About this task: The listing is to be reproduced exactly, excluding its pictures.

Input records:
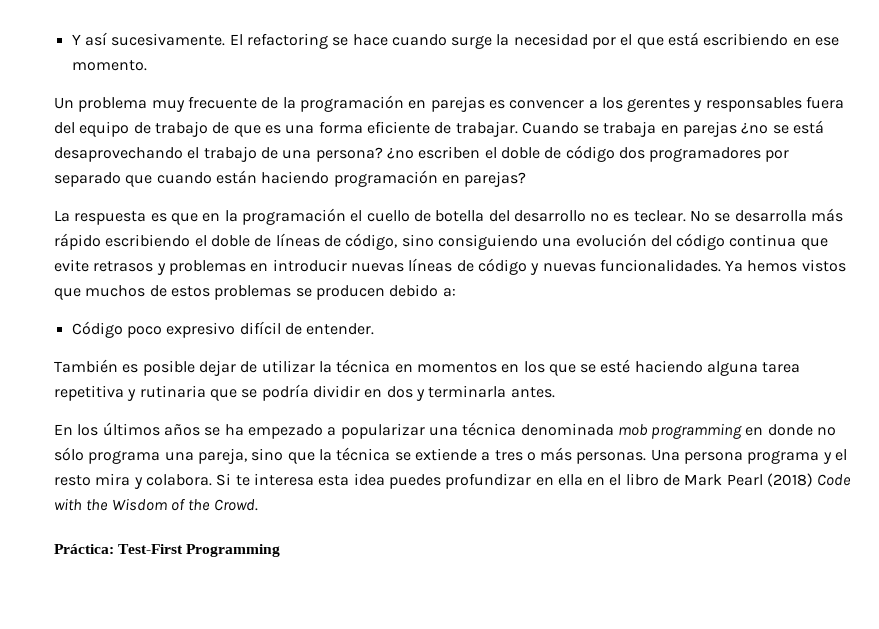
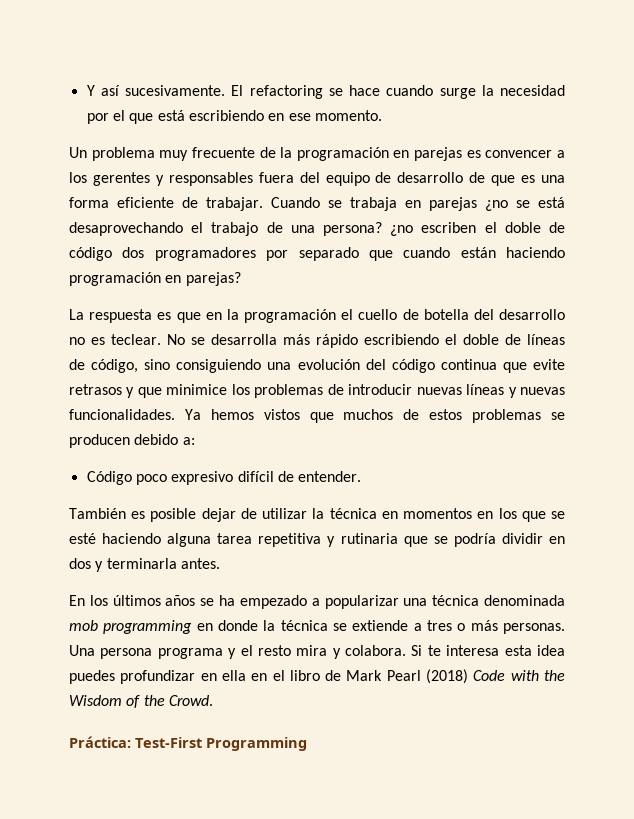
[154,121,208,137] trabajo -> [397,172,464,183] desarrollo
[168,260,269,275] problemas en -> [137,384,344,398] que minimice los problemas de
[456,258,527,275] de código -> (505, 389) none
[817,427,837,436] [54,447,315,464] no sólo programa una pareja, sino que -> (258, 625) none

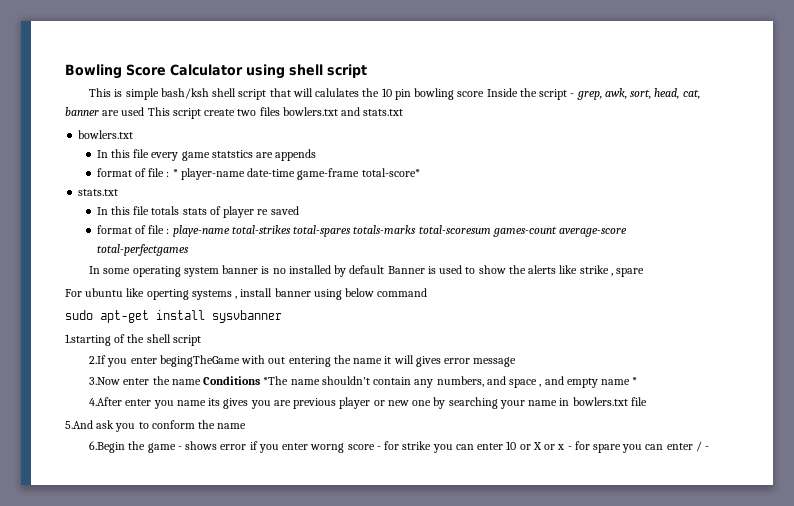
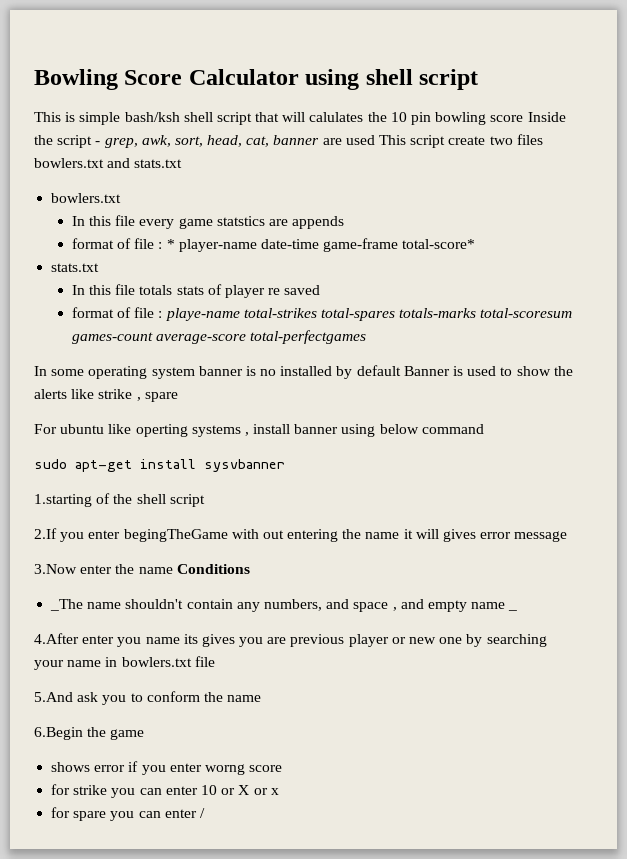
[263,376,289,385] *The -> [50,599,84,611] // _The
[632,377,638,385] * -> [508,609,518,611] _
[177,446,182,450] - -> (145, 734) //
[376,446,381,450] - -> (283, 768) //
[567,446,572,450] - -> (279, 791) //
[705,446,710,450] - -> (205, 813) none

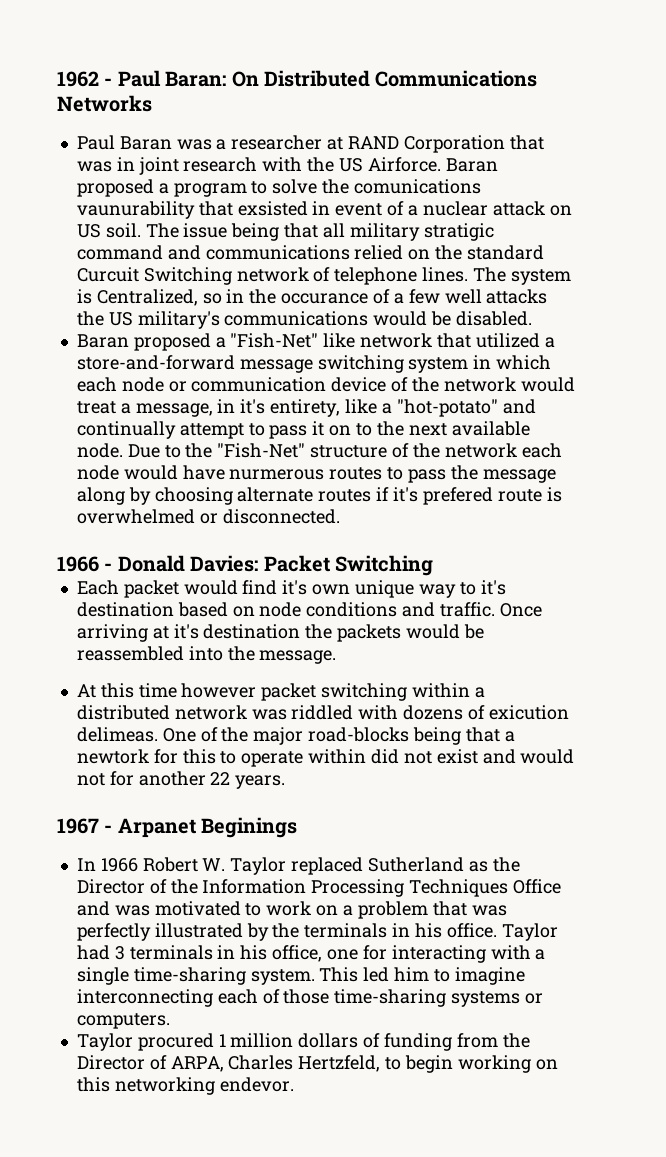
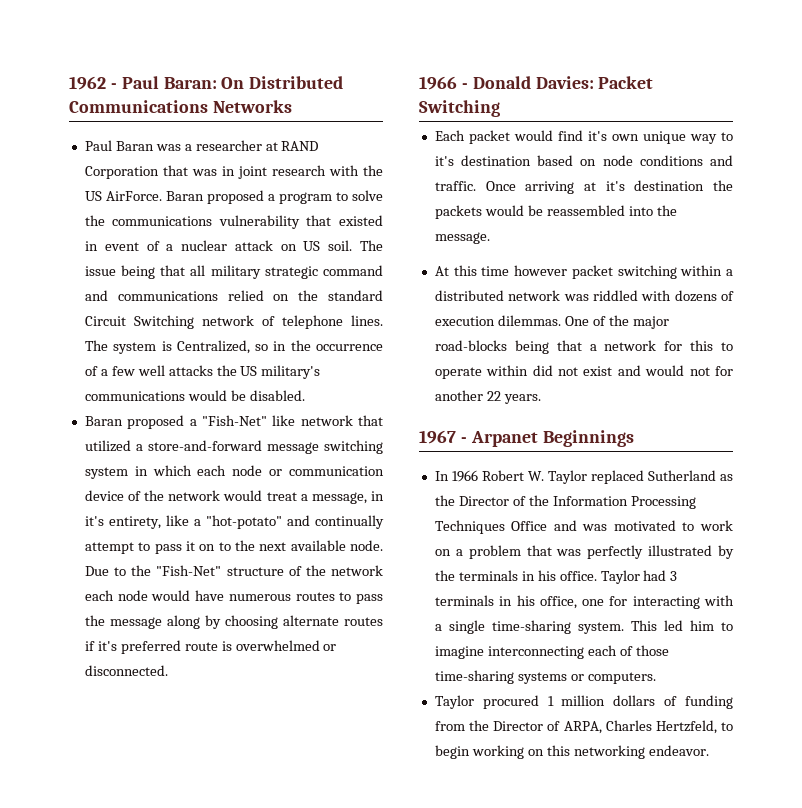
[367,157,441,172] Airforce. -> [105,191,162,201] AirForce.
[353,179,481,194] [76,201,308,219] comunications vaunurability that exsisted -> [112,215,383,229] communications vulnerability that existed
[423,223,494,241] stratigic -> [264,266,318,279] strategic
[76,267,139,282] Curcuit -> [84,316,126,326] Circuit
[281,293,369,304] occurance -> [316,344,383,351] occurrence
[229,469,325,480] nurmerous -> [228,594,291,601] numerous
[422,487,493,505] prefered -> [120,640,181,654] preferred
[488,705,569,720] [76,727,158,742] exicution delimeas. -> [434,315,561,326] execution dilemmas.
[76,749,149,764] newtork -> [604,340,657,351] network
[201,817,298,838] Beginings -> [542,430,634,447] Beginnings
[219,1077,294,1092] endevor. -> [648,745,709,756] endeavor.

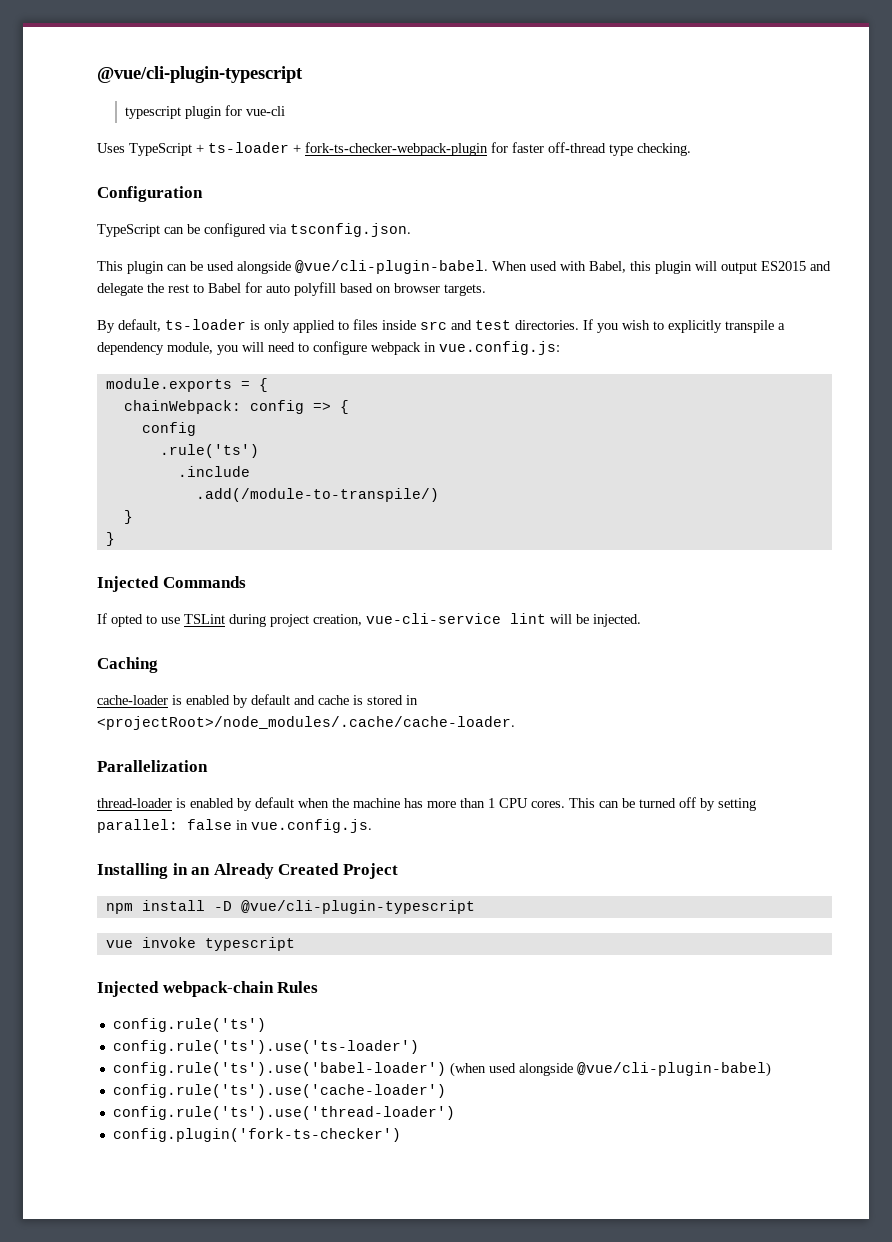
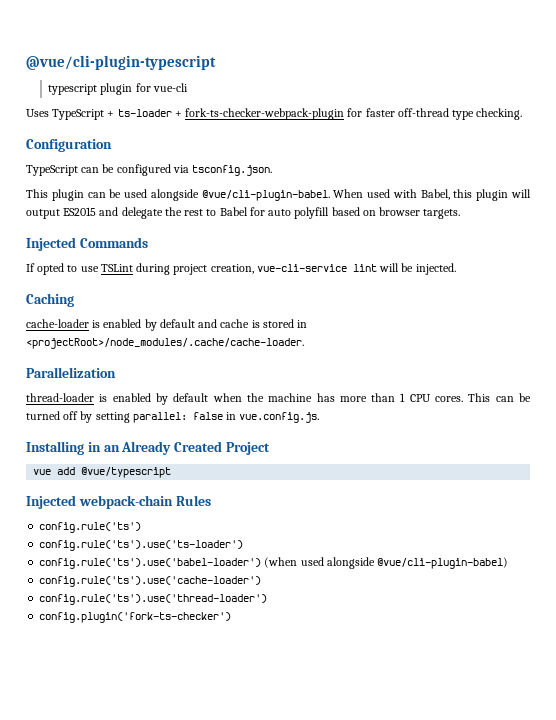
[97,319,785,333] [97,341,560,355] [105,378,268,392] [123,400,349,414] [141,422,196,436] [159,444,259,458] [177,466,250,477] [195,488,439,502] [123,510,133,524] [105,532,115,546] // By default, ts-loader is only applied to files inside src and test directories. If you wish to explicitly transpile a dependency module, you will need to configure webpack in vue.config.js: // module.exports = { // chainWebpack: config => { // config // .rule('ts') // .include // .add(/module-to-transpile/) // } // } -> (461, 214) none
[105,900,475,914] // npm install -D @vue/cli-plugin-typescript -> (270, 448) none
[141,937,295,951] invoke typescript -> [57,467,172,478] add @vue/typescript

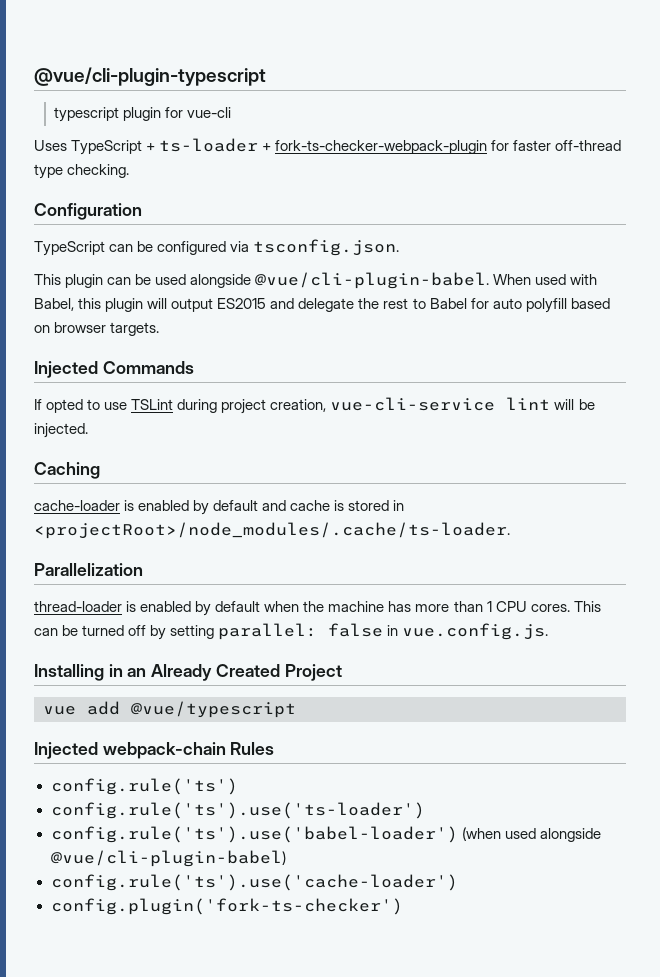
[26,338,304,349] <projectRoot>/node_modules/.cache/cache-loader. -> [34,522,510,539] <projectRoot>/node_modules/.cache/ts-loader.
[39,594,268,605] // config.rule('ts').use('thread-loader') -> (458, 882) none

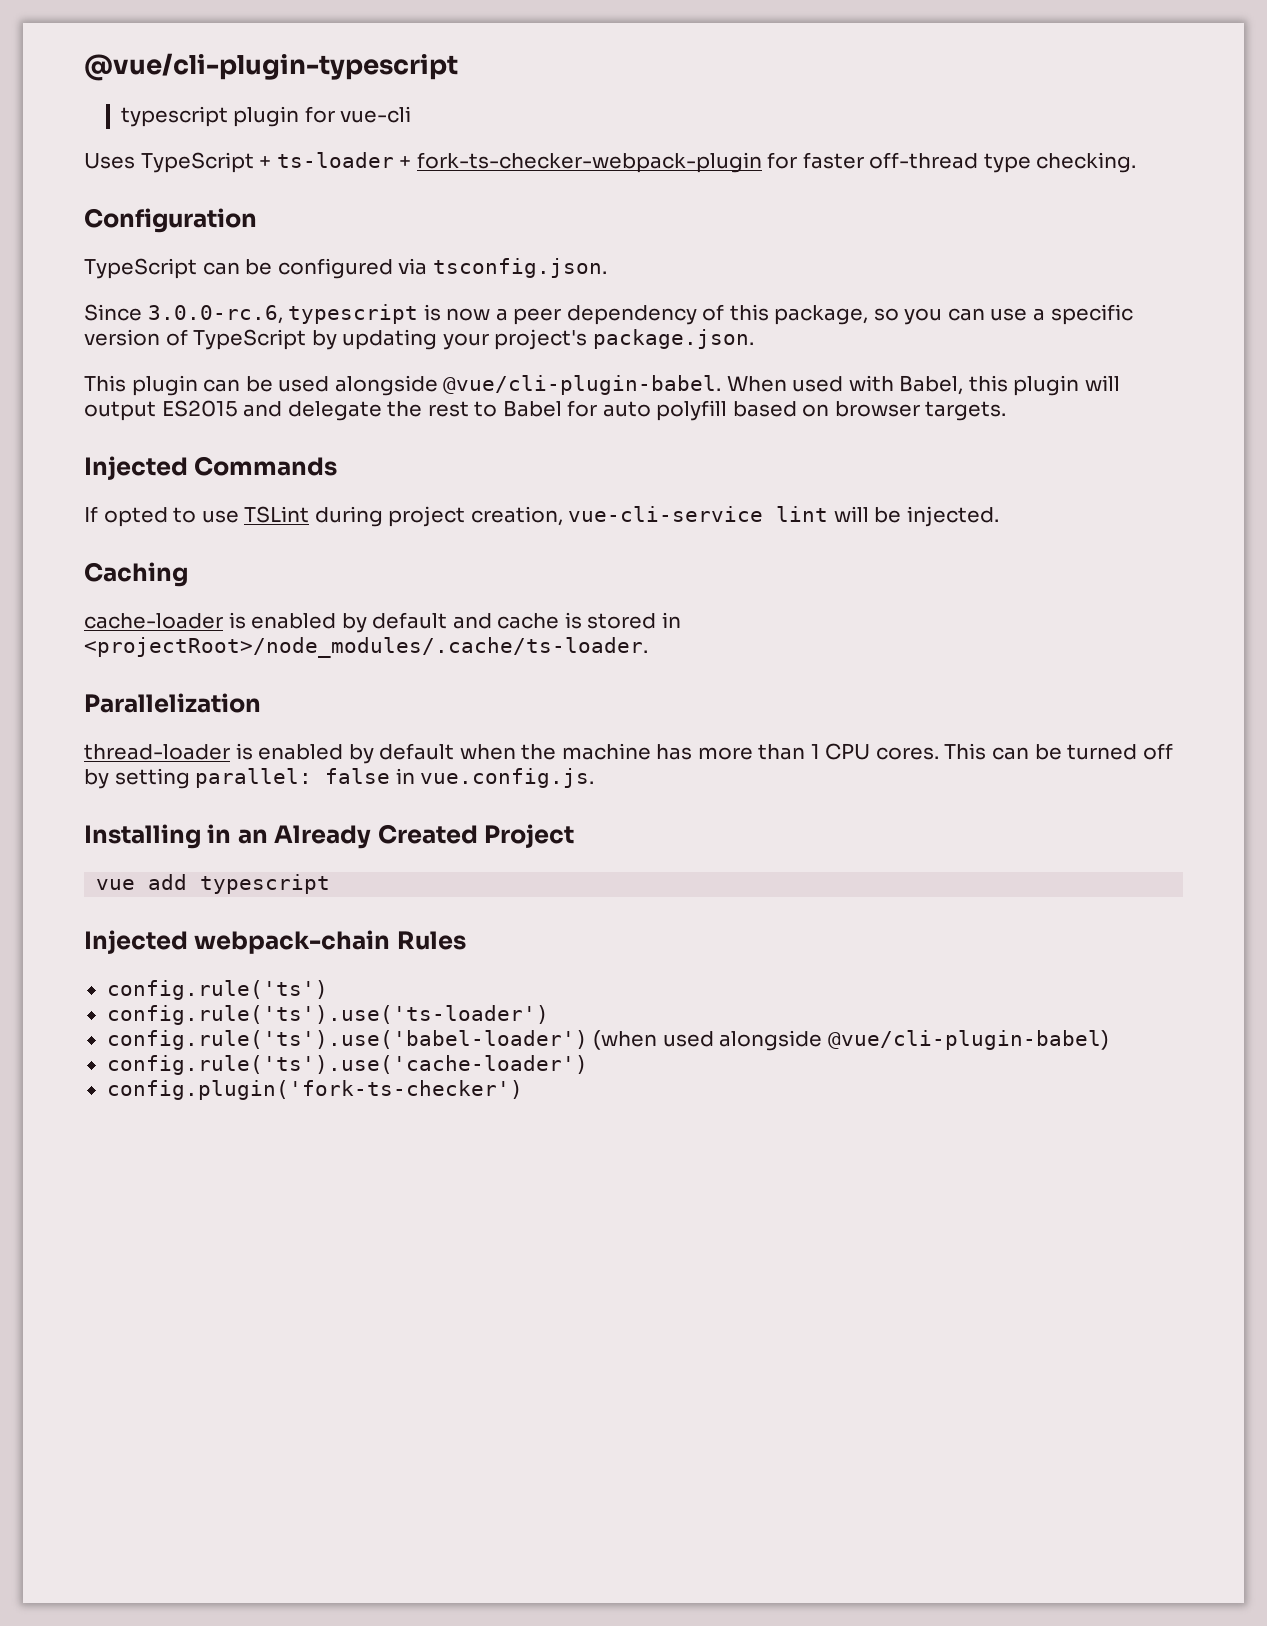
(400, 247) none -> [84,304,1133,325] [84,329,754,350] // Since 3.0.0-rc.6, typescript is now a peer dependency of this package, so you can use a specific version of TypeScript by updating your project's package.json.
[131,701,296,718] @vue/typescript -> [200,874,331,894] typescript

Solution below:
[154,121,208,137] trabajo -> [397,172,464,183] desarrollo
[168,260,269,275] problemas en -> [137,384,344,398] que minimice los problemas de
[456,258,527,275] de código -> (505, 389) none
[817,427,837,436] [54,447,315,464] no sólo programa una pareja, sino que -> (258, 625) none

[263,376,289,385] *The -> [50,599,84,611] // _The
[632,377,638,385] * -> [508,609,518,611] _
[177,446,182,450] - -> (145, 734) //
[376,446,381,450] - -> (283, 768) //
[567,446,572,450] - -> (279, 791) //
[705,446,710,450] - -> (205, 813) none

[367,157,441,172] Airforce. -> [105,191,162,201] AirForce.
[353,179,481,194] [76,201,308,219] comunications vaunurability that exsisted -> [112,215,383,229] communications vulnerability that existed
[423,223,494,241] stratigic -> [264,266,318,279] strategic
[76,267,139,282] Curcuit -> [84,316,126,326] Circuit
[281,293,369,304] occurance -> [316,344,383,351] occurrence
[229,469,325,480] nurmerous -> [228,594,291,601] numerous
[422,487,493,505] prefered -> [120,640,181,654] preferred
[488,705,569,720] [76,727,158,742] exicution delimeas. -> [434,315,561,326] execution dilemmas.
[76,749,149,764] newtork -> [604,340,657,351] network
[201,817,298,838] Beginings -> [542,430,634,447] Beginnings
[219,1077,294,1092] endevor. -> [648,745,709,756] endeavor.

[97,319,785,333] [97,341,560,355] [105,378,268,392] [123,400,349,414] [141,422,196,436] [159,444,259,458] [177,466,250,477] [195,488,439,502] [123,510,133,524] [105,532,115,546] // By default, ts-loader is only applied to files inside src and test directories. If you wish to explicitly transpile a dependency module, you will need to configure webpack in vue.config.js: // module.exports = { // chainWebpack: config => { // config // .rule('ts') // .include // .add(/module-to-transpile/) // } // } -> (461, 214) none
[105,900,475,914] // npm install -D @vue/cli-plugin-typescript -> (270, 448) none
[141,937,295,951] invoke typescript -> [57,467,172,478] add @vue/typescript

[26,338,304,349] <projectRoot>/node_modules/.cache/cache-loader. -> [34,522,510,539] <projectRoot>/node_modules/.cache/ts-loader.
[39,594,268,605] // config.rule('ts').use('thread-loader') -> (458, 882) none

(400, 247) none -> [84,304,1133,325] [84,329,754,350] // Since 3.0.0-rc.6, typescript is now a peer dependency of this package, so you can use a specific version of TypeScript by updating your project's package.json.
[131,701,296,718] @vue/typescript -> [200,874,331,894] typescript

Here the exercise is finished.